No NFL player has the type of work week that New England Patriots rookie long snapper Joe Cardona does.
On Sunday, he snaps for the undefeated Patriots, often delivering perfect strikes for Pro Bowl kicker Stephen Gostkowski and punter Ryan Allen. During the week, he practices with the team and attends meetings, but when most of his teammates go home after a long day, Cardona often doesn’t.
That’s when he heads to his other job, working at the Naval Preparatory Academy in Newport, R.I., as part of his duties as an active member of the Navy.
“It’s long days, and there are not really any days off, but the balance has been good,” Cardona said. “It’s a lot of tough work, but I’m lucky to be out here and getting this opportunity.”
Cardona, 23, is the only active player in the NFL who is also an active member of the military, which is a neat story to relay any day, but especially on Veterans Day.
“So he’s balanced them. It’s hard enough to be a rookie in this league when this is your only job. He has two jobs, so that’s more challenging, but that’s something that people like Joe, who have been in the Naval Academy, have experience with — time management, multi-tasking, doing different things and handling different levels of responsibility physically, mentally and emotionally.”
A native of El Cajon, California, who was a star football and lacrosse player in high school, Cardona’s standing as an active member of the Navy has been reflected in how he dressed in his Navy Whites before and after games.
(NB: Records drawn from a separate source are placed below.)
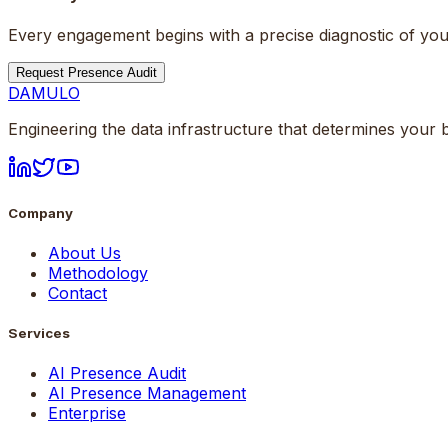
Every engagement begins with a precise diagnostic of your
Request Presence Audit
DAMULO
Engineering the data infrastructure that determines your b
Company
About Us
Methodology
Contact
Services
AI Presence Audit
AI Presence Management
Enterprise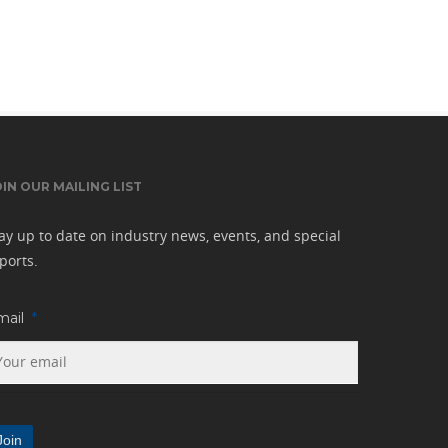
OIN OUR MAILING LIST
ay up to date on industry news, events, and special
ports.
mail
*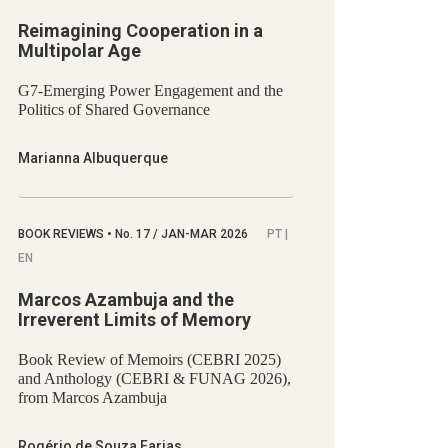
Reimagining Cooperation in a
Multipolar Age
G7-Emerging Power Engagement and the
Politics of Shared Governance
Marianna Albuquerque
BOOK REVIEWS
•
No.
17 / JAN-MAR 2026
PT |
EN
Marcos Azambuja and the
Irreverent Limits of Memory
Book Review of Memoirs (CEBRI 2025)
and Anthology (CEBRI & FUNAG 2026),
from Marcos Azambuja
Rogério de Souza Farias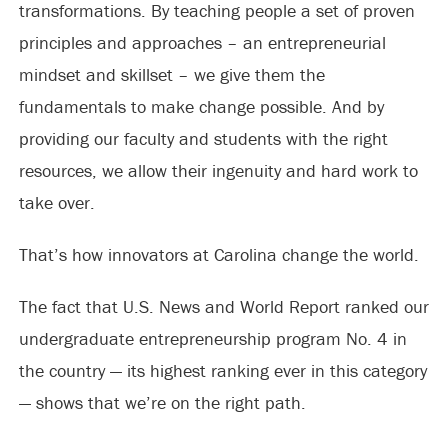
transformations. By teaching people a set of proven
principles and approaches – an entrepreneurial
mindset and skillset – we give them the
fundamentals to make change possible. And by
providing our faculty and students with the right
resources, we allow their ingenuity and hard work to
take over.
That’s how innovators at Carolina change the world.
The fact that U.S. News and World Report ranked our
undergraduate entrepreneurship program No. 4 in
the country — its highest ranking ever in this category
— shows that we’re on the right path.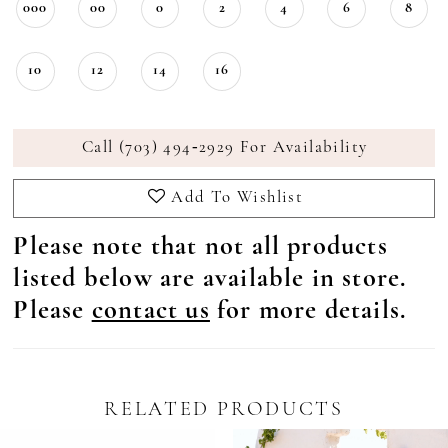
000
00
0
2
4
6
8
10
12
14
16
Call (703) 494‑2929 For Availability
Add To Wishlist
Please note that not all products
listed below are available in store.
Please
contact us
for more details.
RELATED PRODUCTS
Pause Autoplay
revious Slide
ext Slide
0
Related
Skip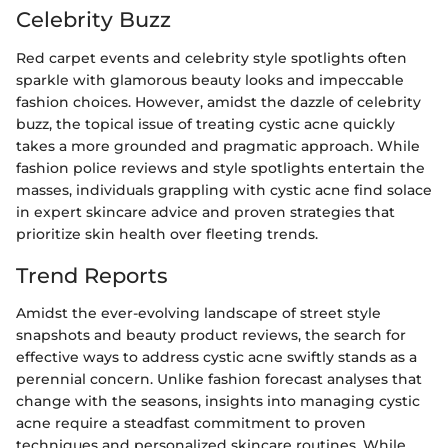
Celebrity Buzz
Red carpet events and celebrity style spotlights often
sparkle with glamorous beauty looks and impeccable
fashion choices. However, amidst the dazzle of celebrity
buzz, the topical issue of treating cystic acne quickly
takes a more grounded and pragmatic approach. While
fashion police reviews and style spotlights entertain the
masses, individuals grappling with cystic acne find solace
in expert skincare advice and proven strategies that
prioritize skin health over fleeting trends.
Trend Reports
Amidst the ever-evolving landscape of street style
snapshots and beauty product reviews, the search for
effective ways to address cystic acne swiftly stands as a
perennial concern. Unlike fashion forecast analyses that
change with the seasons, insights into managing cystic
acne require a steadfast commitment to proven
techniques and personalized skincare routines. While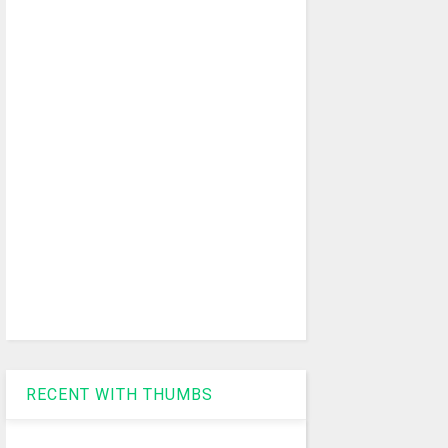
RECENT WITH THUMBS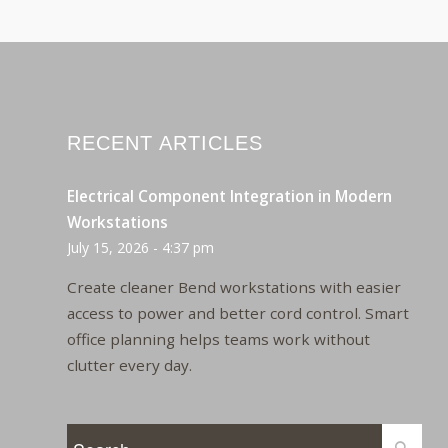
RECENT ARTICLES
Electrical Component Integration in Modern
Workstations
July 15, 2026 - 4:37 pm
Create cleaner Bend workstations with easier
access to power and better cord control. Smart
office planning helps teams work without
clutter every day.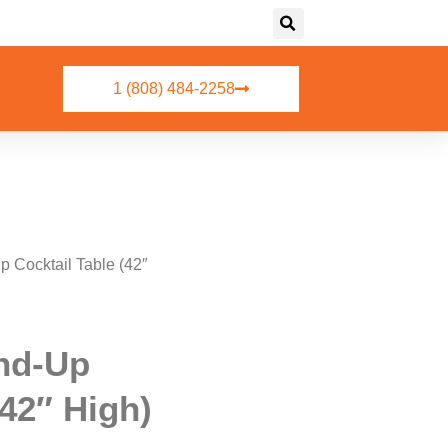
1 (808) 484-2258
p Cocktail Table (42″
nd-Up
(42″ High)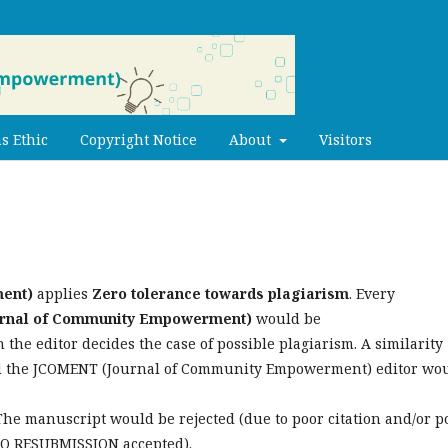
s Ethic
Copyright Notice
About
Visitors
ent)
applies
Zero tolerance towards plagiarism
. Every
rnal of Community Empowerment)
would b
e
 the editor decides the case of possible plagiarism. A similarity
and the JCOMENT (Journal of Community Empowerment) editor wo
The manuscript would be rejected (due to poor citation and/or p
NO RESUBMISSION accepted).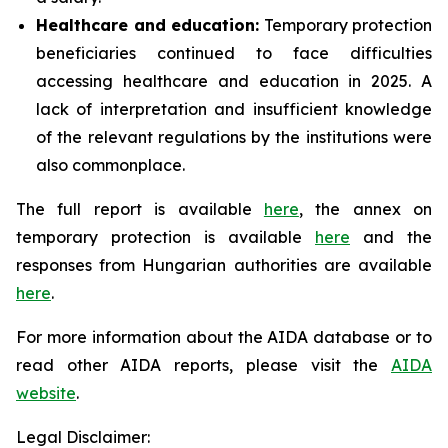
Healthcare and education:
Temporary protection
beneficiaries continued to face difficulties
accessing healthcare and education in 2025. A
lack of interpretation and insufficient knowledge
of the relevant regulations by the institutions were
also commonplace.
The full report is available
here
, the annex on
temporary protection is available
here
and the
responses from Hungarian authorities are available
here
.
For more information about the AIDA database or to
read other AIDA reports, please visit the
AIDA
website
.
Legal Disclaimer: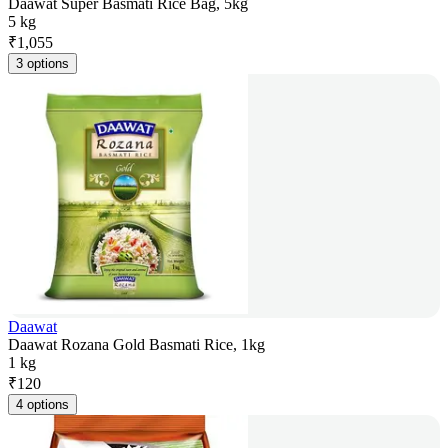
Daawat Super Basmati Rice Bag, 5kg
5 kg
₹
1,055
3 options
Daawat
Daawat Rozana Gold Basmati Rice, 1kg
1 kg
₹
120
4 options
Just as the Navy has, he has since switched to Service Dress Blues.
“It’s a comfort factor for me,” he said. “It’s what we showed up to games in at the Naval Academy. It’s sticking with what works.”
For the two teammates he’s closest with, Gostkowski and Allen, it’s been a perspective-filled experience working together.
“You can tell he’s just so disciplined, coming from the Naval Academy; he’s come in and worked hard, kept his head down, and he’s humble and has a lot of respect for everyone and how they do it,” Gostowski said. “He has his job on the side serving our country, which is some of the highest respect you can have. It’s the kind of thing I’ve never been around and it’s been cool to be a part of.”
Gostkowski said he sees it, too.
“Joe’s doing great,” he said. “A lot more goes into it than people think. For every one snap Joe does in a game it is probably hundreds of snaps in practice. He’s done a good job, and he can take coaching very well. He just says ‘yes sir’ and does his job.”